Tuesday 11 December 2007

(65)

LOUISE BOURGEOIS



Another retrospective of the work of Louise Bourgeois begins a grand tour of international museums from its current address at The Tate Modern. At 95, it will presumably be the last in the artist’s lifetime. Bourgeois is known mainly for her sculpture, their bodily or biomorphic themes, diverse scale and materials that run to installations, even performance. Her patient development is also remarkable, so gradual in fact that for some time it has seemed to defy stylistic analysis or an adequate historical perspective.

But Bourgeois’ path has become clearer with time and her steady progress from biomorphic totems in the late 40s and through the 50s, in families and groupings, to more ambiguous hybrids of human and other animal, vegetable and mineral in uncertain cultivation, trace a shift in sculpture’s priorities for materials, for the range of content and the routes of such reference. The Surrealist roots are clear enough, just where Bourgeois departs from them, less so.

Earlier biomorphic sculpture stresses integration with material and process, a refinement or abstraction through the felicities of carving and modelling. The artist arrives at transcendent forms, yet native to materials. This approach begins with Constantin Brancusi, Hans Arp, Henry Moore and others, although they vary in degree of purity of form. Advocates in New York, such as Alexander Calder and Isamu Noguchi apply the shapes to new, perhaps precarious construction. Noguchi in particular absorbs furniture and functions, promotes personage to pillars or columns, in a way that invites Bourgeois’ totems. Soon the biomorphic element need hardly be present at all to prompt figurative allusion, strictly no longer belongs to Surrealism but a more abstract expression.
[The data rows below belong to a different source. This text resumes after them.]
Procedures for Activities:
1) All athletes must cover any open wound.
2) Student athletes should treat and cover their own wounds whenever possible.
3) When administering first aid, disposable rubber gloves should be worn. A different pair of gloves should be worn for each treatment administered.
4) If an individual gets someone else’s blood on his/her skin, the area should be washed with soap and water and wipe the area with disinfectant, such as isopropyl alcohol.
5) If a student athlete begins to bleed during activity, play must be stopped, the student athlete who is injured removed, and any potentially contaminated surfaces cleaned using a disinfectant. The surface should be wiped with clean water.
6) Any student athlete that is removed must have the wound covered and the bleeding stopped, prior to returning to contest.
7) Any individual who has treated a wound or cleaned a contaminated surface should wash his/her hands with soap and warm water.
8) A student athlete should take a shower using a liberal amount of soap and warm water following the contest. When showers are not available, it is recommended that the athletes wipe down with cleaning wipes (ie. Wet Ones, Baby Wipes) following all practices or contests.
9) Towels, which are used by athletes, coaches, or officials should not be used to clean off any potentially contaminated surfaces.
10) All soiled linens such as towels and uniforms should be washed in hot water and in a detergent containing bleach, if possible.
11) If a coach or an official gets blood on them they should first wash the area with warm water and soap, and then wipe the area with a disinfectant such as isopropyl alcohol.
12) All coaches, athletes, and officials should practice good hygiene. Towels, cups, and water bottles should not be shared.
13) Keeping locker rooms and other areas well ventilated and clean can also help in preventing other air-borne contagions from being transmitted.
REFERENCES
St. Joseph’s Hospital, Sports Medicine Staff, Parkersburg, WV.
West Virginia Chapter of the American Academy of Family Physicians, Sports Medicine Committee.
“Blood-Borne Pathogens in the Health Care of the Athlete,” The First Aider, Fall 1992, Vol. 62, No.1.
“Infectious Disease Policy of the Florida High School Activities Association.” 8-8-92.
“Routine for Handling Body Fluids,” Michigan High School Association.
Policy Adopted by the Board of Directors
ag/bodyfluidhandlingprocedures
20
However Bourgeois is not inclined to greater abstraction. Instead her attention turns to more puzzling hybrids of animal and vegetable. The biomorphic now is not defined by dedication to carving or modelling, but to fictive realms of mutation and adaptation. The difference is between reference to remote but concrete realms and remote reference to abstract realms. The difference also carries a new flexibility to materials; and this change in emphasis is a large part of Bourgeois’ contribution, although slow to be recognised. For Bourgeois does not abandon marble and casting, even as plaster, rubber and plastics equally serve. She is not after a literal ‘special-effects’ accuracy to her nodules and bulbs, limbs and bulges, but rather their metaphorical potency, their propagation in diverse materials. It is this more complex relation to materials that give the work its richness and resonance of meaning; that ultimately proves influential. Yet, while she departs from biomorphic orthodoxy in this way, it is not territory that attracts immediate interest.

There is great interest in novel materials at that time, in the work of Claes Oldenburg to Duane Hanson, from Eva Hesse to Lynda Benglis, for example, but it is only as Pop and Minimalist styles tire in the 70s, and as Bourgeois’ scale and ambition grow, that her work coincides with wider interests. The Destruction of the Father (1974) with its mixture of plaster, latex, theatrical lighting, its theme of crumpled profusion, family exhaustion, signals this convergence. Sculpture then looks to less formal construction, feminism looks to more equitable sexuality, while Bourgeois looks to shifts in scale, location and material to drive metaphors. Confrontation (1978) expands a similar tableau into an actual arena, where Bourgeois then staged the performance - A Banquet/A fashion show of body parts - in which performers wore gowns fitted with similar rows of protuberances.

The sexual element to many works is often taken as liberation or frankness, but more accurately sexual differences, roles and growth tend to confirm group or family identity, to be a phase or flowering that pairs elements, parses unity, passes reproduction to representation. Later works use more diverse materials; arrive at installation and more readymade components. Body parts now offer metonyms for the person, within architecture that displays and imprisons. Significantly, such works are often titled Cell, preserving biological and collective metaphor. Occasionally the figure appears by proxy or setting, all but renounces her signature, while novel materials now add a surprisingly sentimental note; rely upon setting for the familiar distance. So the variety of materials brings with it more concrete representation, greater disparity with works.

Later Bourgeois can thus accommodate the figure literally, by parts, at an intimate scale, as well as on the grandest or public scale, in metaphor that makes a spider into the structure of grasp or span, frail and absurd, innocent and reassuring. Sculpture triumphs over the tyranny of materials or technology by such displacements, and Bourgeois’ contribution, while slow has been continual and resolute.